Aquella noche, cuando el cansancio me venció y cerré los ojos, soñé con ello. Dicen que tenemos muchos sueños a lo largo de la noche, que sólo recordamos el último de ellos, y eso siempre y cuando despertemos mientras se produce, pero yo recuerdo soñarlo una y otra vez, una y otra vez, noche tras noche: Carolina, la pequeña Carolina que se sentaba en mis rodillas junto a la chimenea y lloraba de risa cuando jugábamos al caballito, cuando me pedía que le contara otra vez su cuento favorito, por favor, papi, una vez más. La pequeña Carolina que entraba en la botica a la vuelta del colegio con las rodillas despellejadas. La Carolina de las coletas y los lazos y los vestidos con volantes los domingos. La que nos despertaba saltando sobre nuestra cama cada 6 de enero gritando que ya habían venido, que los Reyes habían venido y se habían comido todas las galletas. La ya-no-tan-pequeña-pero-Dios-mío-aún-tan-pequeña Carolina que había dejado de creer en los Reyes Magos y aún dejaría de creer en tantas otras cosas gritando, llorando mientras el miembro de un desconocido la barrenaba, desgarraba su interior como un cuchillo.

Aquella noche no hablamos más. Llegarían otras noches en las que hablaríamos hasta la madrugada tratando de decidir qué hacer, pero aquella noche no.

Nos secamos y nos metimos en la cama. Cuando apagué la lámpara de mi mesita, Carmina encendió la de la suya. Me giré para abrazarla y consolarla, pero ella se apartó.

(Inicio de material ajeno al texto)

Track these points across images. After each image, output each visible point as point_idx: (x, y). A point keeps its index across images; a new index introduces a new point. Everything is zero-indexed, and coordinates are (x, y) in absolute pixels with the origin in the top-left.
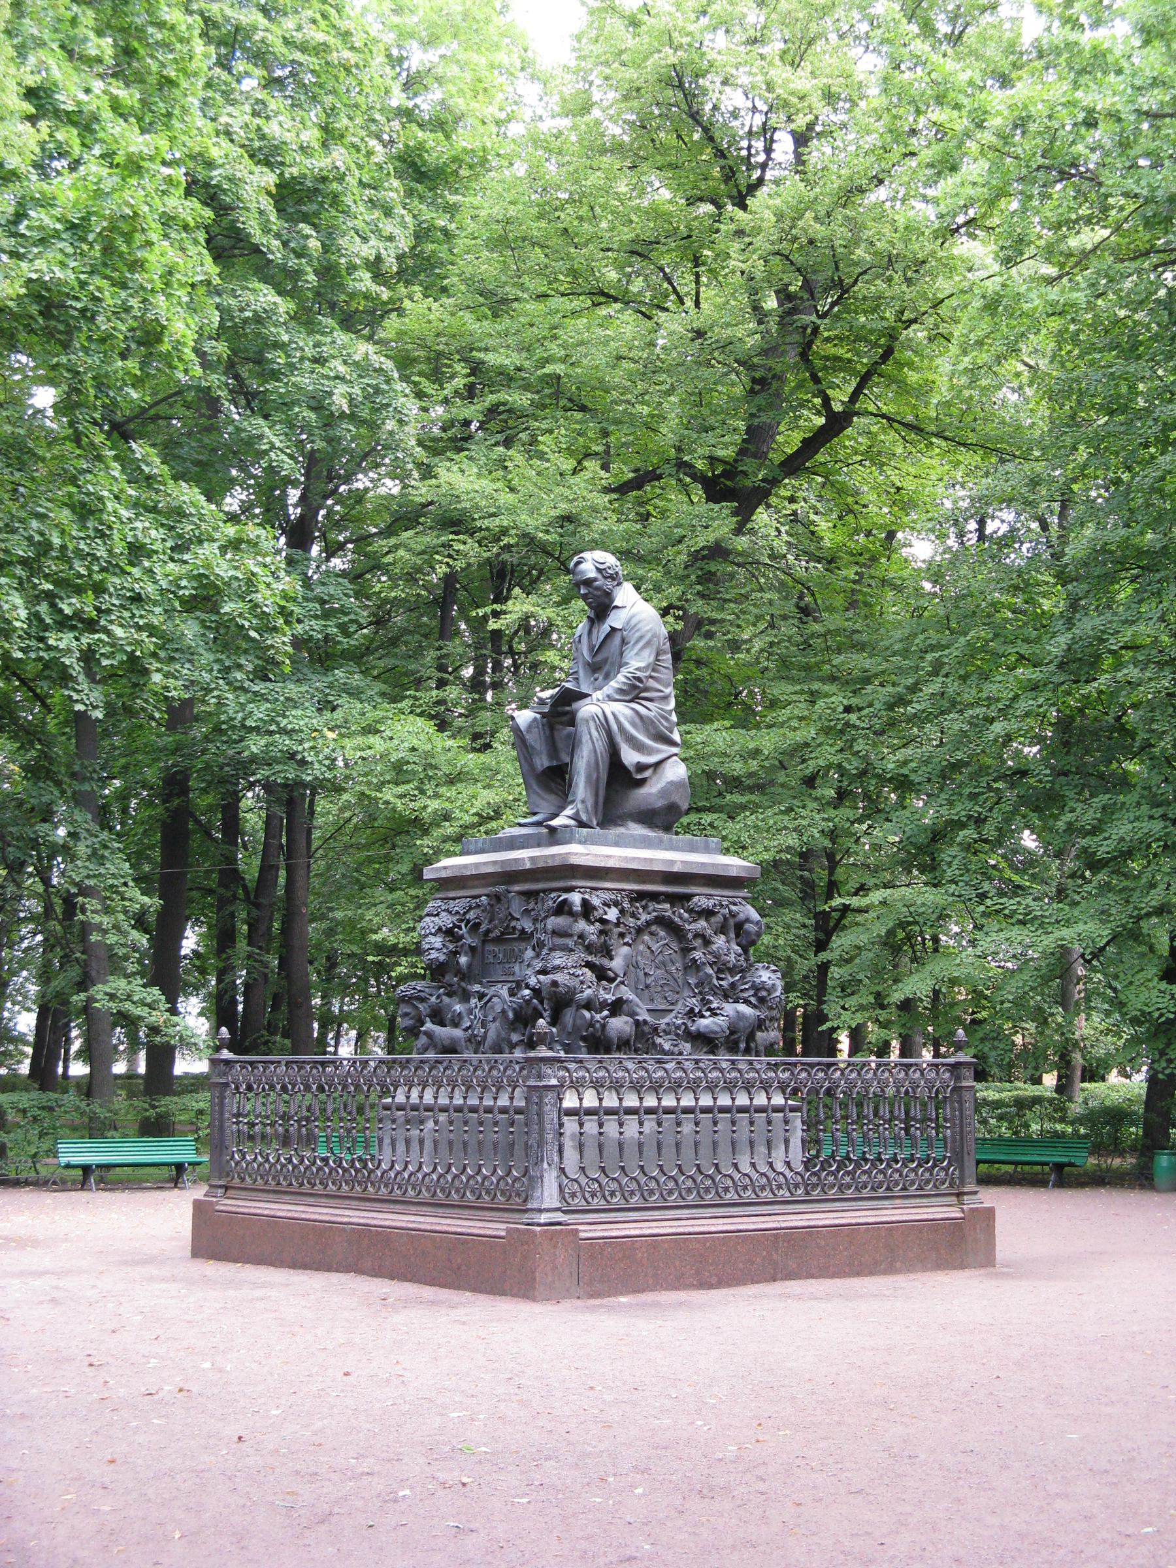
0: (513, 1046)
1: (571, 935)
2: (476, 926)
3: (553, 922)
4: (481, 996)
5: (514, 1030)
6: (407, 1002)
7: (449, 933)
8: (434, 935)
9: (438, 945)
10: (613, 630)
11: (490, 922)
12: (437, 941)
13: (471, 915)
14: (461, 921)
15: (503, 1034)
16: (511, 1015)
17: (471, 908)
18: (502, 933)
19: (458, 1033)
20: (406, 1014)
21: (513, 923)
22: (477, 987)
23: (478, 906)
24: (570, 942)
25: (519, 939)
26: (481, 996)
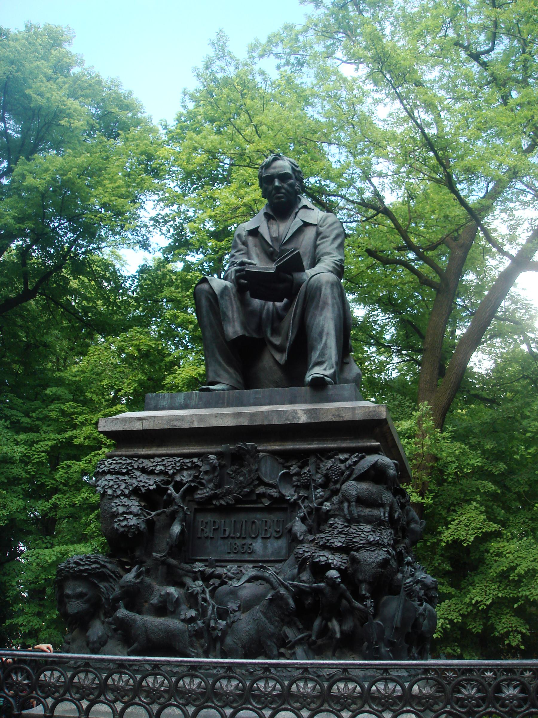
0: (284, 646)
1: (382, 505)
2: (191, 490)
3: (352, 487)
4: (206, 578)
5: (290, 624)
6: (85, 579)
7: (150, 499)
8: (128, 496)
9: (135, 509)
10: (306, 224)
11: (218, 486)
12: (134, 504)
13: (185, 477)
14: (168, 483)
15: (271, 628)
16: (291, 602)
17: (182, 469)
18: (238, 501)
19: (173, 623)
20: (80, 596)
21: (261, 490)
22: (199, 567)
23: (196, 467)
24: (381, 513)
25: (268, 510)
26: (206, 578)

—No me toques —murmuró hecha un ovillo en su lado de la cama—. Por favor, hoy no. No me toques.

Asentí en silencio. Cuando comprendí lo que le había pasado a nuestra hija me había parecido verlo todo, y aquello me había puesto enfermo. Pero ella era mujer. Donde yo sólo había visto, ella había sentido.

Hombres y mujeres somos distintos, sobre eso no me cabe ninguna duda, porque al cabo de unos minutos yo me quedé dormido, pero mi esposa no pegó ojo en toda la noche. Lo sé porque antes de que rompiera el alba tras las ventanas desperté muchas veces con un grito pugnando por escapar de mi garganta, y en todas y cada una de aquellas ocasiones vi la luz de su mesita encendida y la escuché sollozar de espaldas a mí.

Cuando a la mañana siguiente nos levantamos, Carmina tenía unas ojeras enormes, los ojos enrojecidos y treinta y nueve de fiebre.